A retread of an article written in 2014 for The Examiner.
By Rick Hinton
One of my fellow investigators used this term to sum it all up quite nicely in the early morning hours of a Sunday in June 2014. And he was spot on because a hangover, well, feels like a hangover no matter how you slice it.
Barreling west toward Indianapolis on Interstate 70 at 4 a.m. and fatigue has set in like a thick blanket over the mind and body. The fatigue was a result of an evening filled with emotionally tuned-in observation and continual stair climbing in a three-story building. A storm developed as we exited the twisty rural back roads of Ohio for the flattened plane of the interstate. The car’s wipers were on high because the rain was really coming down – rhythmic and hypnotic – as the pavement, dotted with construction cones, melded seamlessly into the blackness of the countryside of eastern Indiana. The rain, and the teammates sleeping (including my wife), suddenly accelerated that fatigue to the next dangerous level. I was all alone and carrying their lives in my hands. We may have a problem here!
Was it a certain room at the investigative site that’s negatively affected not just one, but four members of the team? All felt uneasy, nausea, drained and somewhat manipulated. Only the fresh air of the outside concrete porch brought them out of it, but even then not completely. Bad mojo? Did something not so nice happen here at some point in the past? One investigator simply commented – “This is not a good place.” For all intents and purposes, her night of investigating was over.

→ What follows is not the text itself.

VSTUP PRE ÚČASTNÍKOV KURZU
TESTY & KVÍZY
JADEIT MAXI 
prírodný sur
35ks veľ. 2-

Paranormal hangover? Could it be the way you feel the next day, and the days following? In our younger years we recoup rather quickly; as we get older, not so much. There’s a lot to be said about moving about in a fuzzy, zombie-like state in the days following an overnight investigation when your brain is a wad of cotton.

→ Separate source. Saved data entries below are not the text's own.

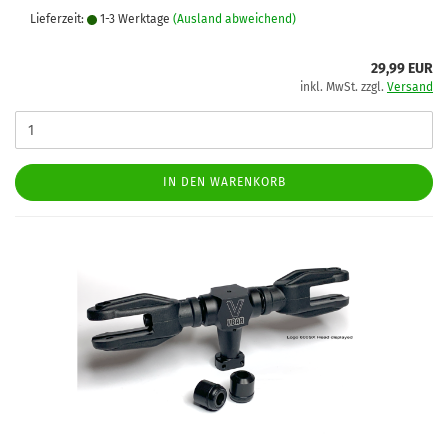
Lieferzeit:
1-3 Werktage
(Ausland abweichend)
29,99 EUR
inkl. MwSt. zzgl.
Versand
IN DEN WARENKORB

As one plows through the almost empty darkness of an interstate, with tires hissing across wet pavement and the distant taillights of a semi-truck gradually drawing closer until you have to make that fuzzy decision to pass, you do what is needed to stay awake. Mine was replaying 1970s disco music in my head. I know … but it worked.
Diana Ross’ “Love Hangover” is a pulsating (at least the last half instrumental jam) 1976 disco classic that pretty much sums up the period when dance was king. Yes, I know. Diana was singing about love, but as stated earlier, a hangover is a hangover. And, for those who investigate the mysteries of the paranormal, or those who are simply in love, emotion and dedication lie along the same lines. At least that was my thought as the instrumental tempo drove me farther down the road toward Indianapolis.
“Ah, if there’s a cure for this … I don’t want it, don’t want it … If there’s a remedy, I’ll run from it, run from it … I’ve got the sweetest hangover, I don’t want to get over … Sweetest hangover!”
Interstate 70 merged into I-465 and we wound south toward Greenwood as the sky began to lighten with the coming dawn. We had made it and would live to fight another day. And, drive one more time through the dark of another early morning. On to the next!